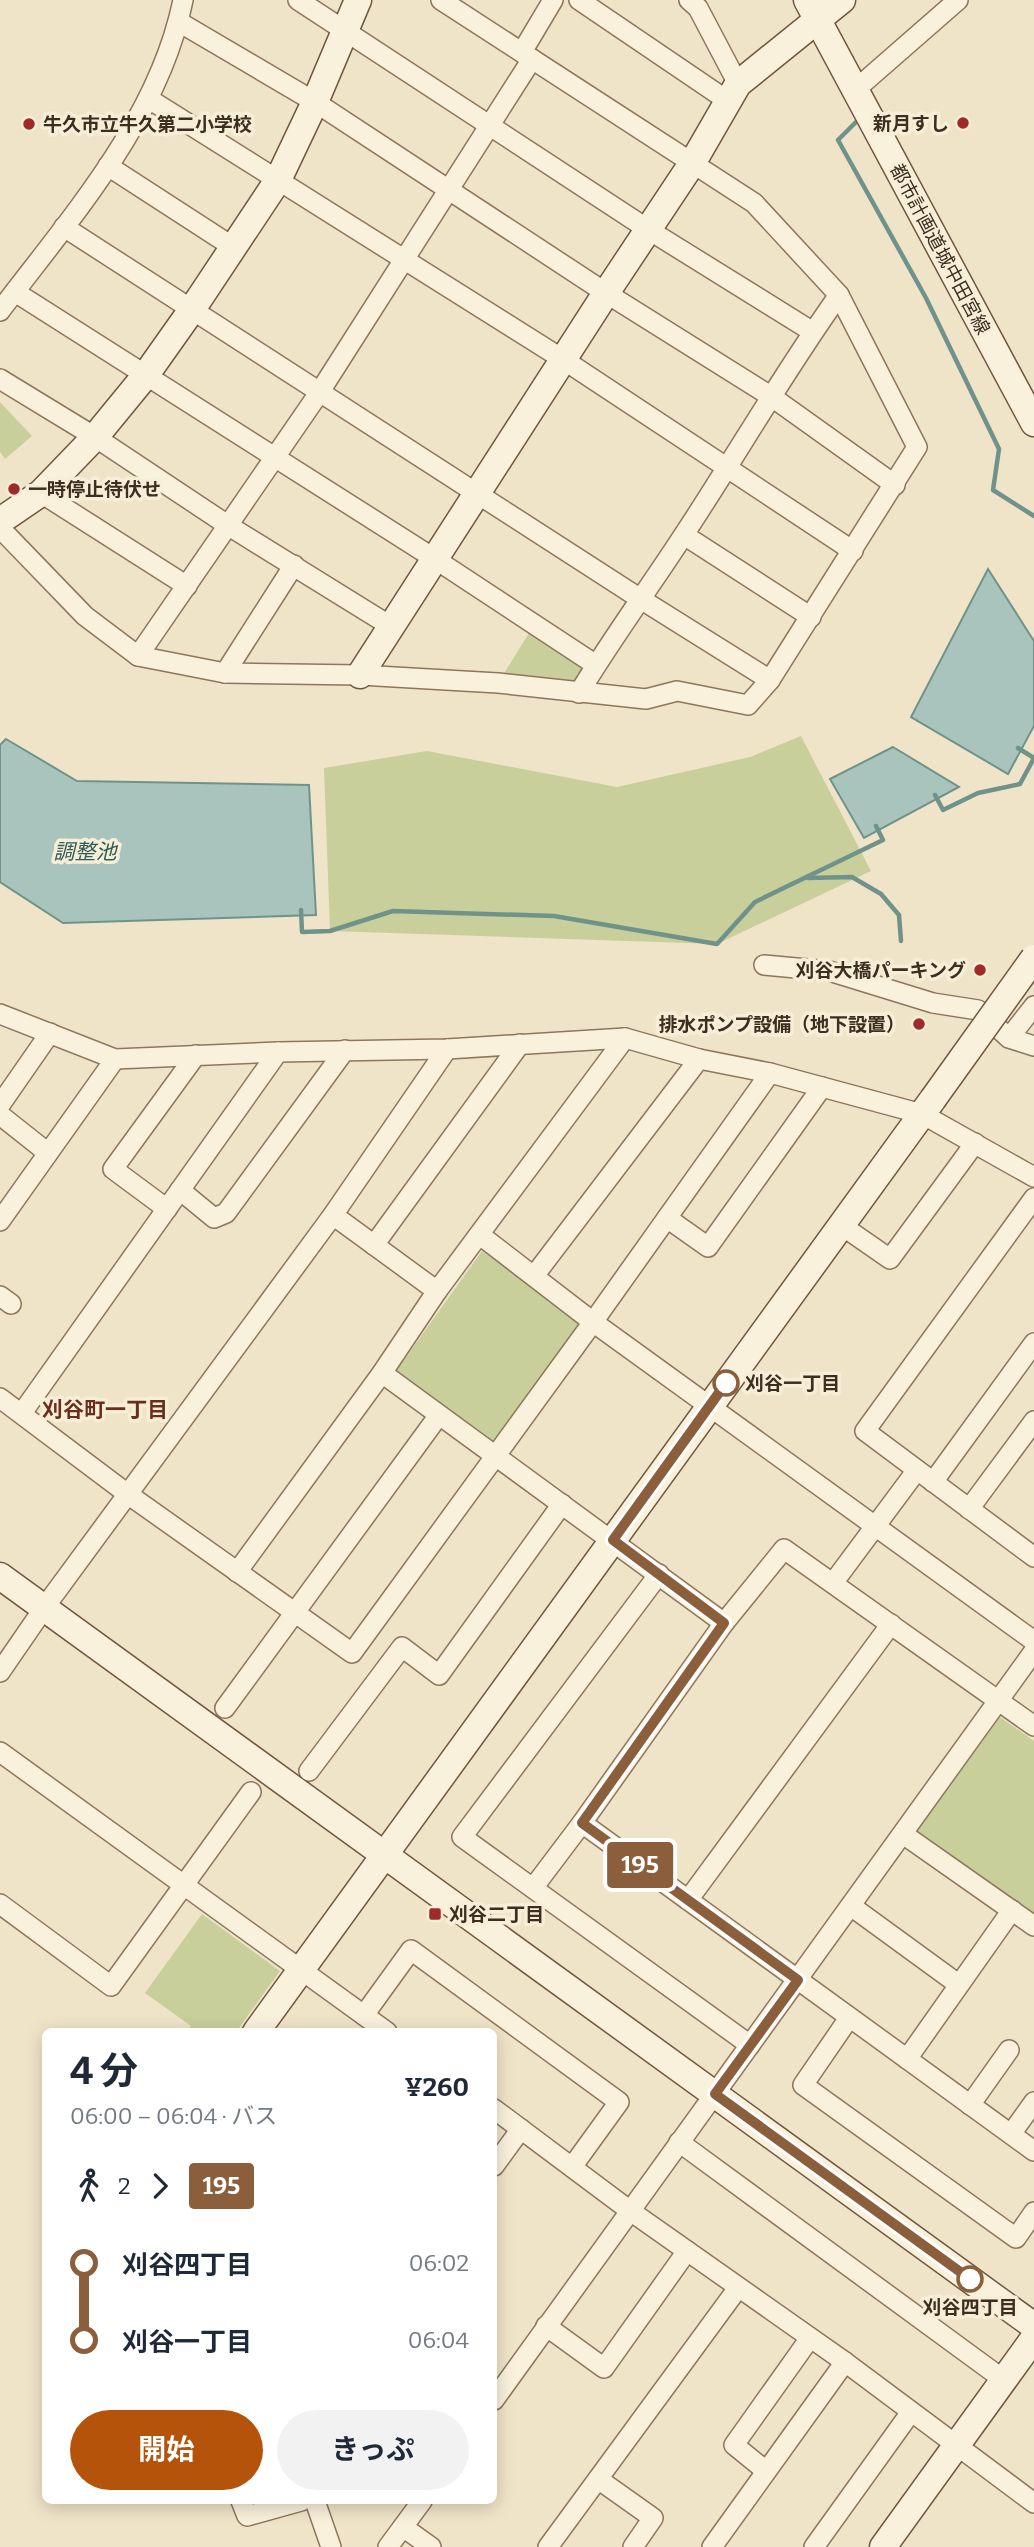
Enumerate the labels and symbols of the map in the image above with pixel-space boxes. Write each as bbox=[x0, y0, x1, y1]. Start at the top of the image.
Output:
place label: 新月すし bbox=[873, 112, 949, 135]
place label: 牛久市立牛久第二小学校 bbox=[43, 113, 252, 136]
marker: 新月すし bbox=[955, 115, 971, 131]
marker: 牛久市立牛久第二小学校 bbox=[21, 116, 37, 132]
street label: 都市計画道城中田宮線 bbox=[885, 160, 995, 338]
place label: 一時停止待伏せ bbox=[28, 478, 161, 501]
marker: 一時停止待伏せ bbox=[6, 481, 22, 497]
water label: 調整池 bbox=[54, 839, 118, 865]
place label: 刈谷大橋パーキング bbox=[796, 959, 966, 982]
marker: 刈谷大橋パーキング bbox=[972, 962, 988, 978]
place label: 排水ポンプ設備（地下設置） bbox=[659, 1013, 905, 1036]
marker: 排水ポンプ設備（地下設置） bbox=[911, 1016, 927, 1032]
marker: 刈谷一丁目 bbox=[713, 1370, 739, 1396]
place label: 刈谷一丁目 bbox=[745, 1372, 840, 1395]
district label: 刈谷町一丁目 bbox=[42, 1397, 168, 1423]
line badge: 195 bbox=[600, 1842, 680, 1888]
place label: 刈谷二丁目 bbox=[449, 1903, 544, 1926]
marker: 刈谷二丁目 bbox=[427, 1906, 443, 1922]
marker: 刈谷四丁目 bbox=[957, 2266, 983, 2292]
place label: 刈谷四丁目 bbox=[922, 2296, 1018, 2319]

______________________________

• **What to produce**: A single number is the answer: how many lines of the entries above contain "牛久市立牛久第二小学校"?

• **Solution to this task**: 2